[SERVER-3695] Running shutdown command on Primary while all secondaries are fsync locked and not caught up says that no secondaries were within 10 seconds of primaries optime, even if they were Created: 26/Aug/11 Updated: 16/Jan/20 Resolved: 02/Dec/14 |
|
| Status: | Closed |
| Project: | Core Server |
| Component/s: | Replication, Usability |
| Affects Version/s: | 2.0.0-rc0 |
| Fix Version/s: | None |
| Type: | Improvement | Priority: | Minor - P4 |
| Reporter: | Spencer Brody (Inactive) | Assignee: | Spencer Brody (Inactive) |
| Resolution: | Done | Votes: | 0 |
| Labels: | sync | ||
| Remaining Estimate: | Not Specified | ||
| Time Spent: | Not Specified | ||
| Original Estimate: | Not Specified | ||
| Issue Links: |
|
||||||||||||
| Participants: | |||||||||||||
| Description |
|
If you try to run the shutdownServer command on a primary, it won't step down unless there is a secondary totally caught up.
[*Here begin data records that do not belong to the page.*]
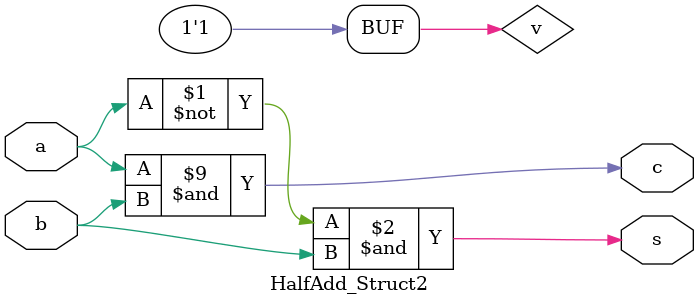
<source format=v>
/******************
* Half Adder      *
* Structural      *
* Specification 1 *
*******************/

module HalfAdd_Struct2 (
    input a, b, output c, s
);
wire an,bn;
wire u,v;
wire cn;
nand(u,~a,b);
nand(v,b,~b);
nand(s,u,v);
nand(cn,a,b);
nand(c,cn,cn);

endmodule
</source>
The error message it reports, however, is "shutdownServer failed: no secondaries within 10 seconds of my optime". Either the error message should be updated or the behavior should be changed to match the message. |
| Comments |
| Comment by Spencer Brody (Inactive) [ 02/Dec/14 ] |
|
It has been determined that this is the desired behavior - any stepdown/shutdown that leaves your system without a usable PRIMARY should require 'force' to run. |
| Comment by Spencer Brody (Inactive) [ 01/Dec/14 ] |
|
New message from 2.8-rc2-pre with 3 node set with 2 secondaries, both fsync-locked and with a pending write waiting for replication: "shutdownServer failed: No electable secondaries caught up as of 2014-12-01T17:57:51.915-0500" With a single node set however this seems to be a problem again. Digging in now. |
| Comment by Eric Milkie [ 02/Sep/14 ] |
|
Parking with Spencer to look at reproducing after the 2.7 refactoring is complete and we've switched off the Legacy coordinator. |
| Comment by Spencer Brody (Inactive) [ 26/Aug/11 ] |
|
I think this actually only happens if the secondaries are fsync locked. If they're just behind, then it will work if they're within 10 seconds of the primary. If the secondaries are all locked, however, then even if they're only a fraction of a second behind, the shutdown will immediately fail. Probably the error message should just be updated for this edge case. |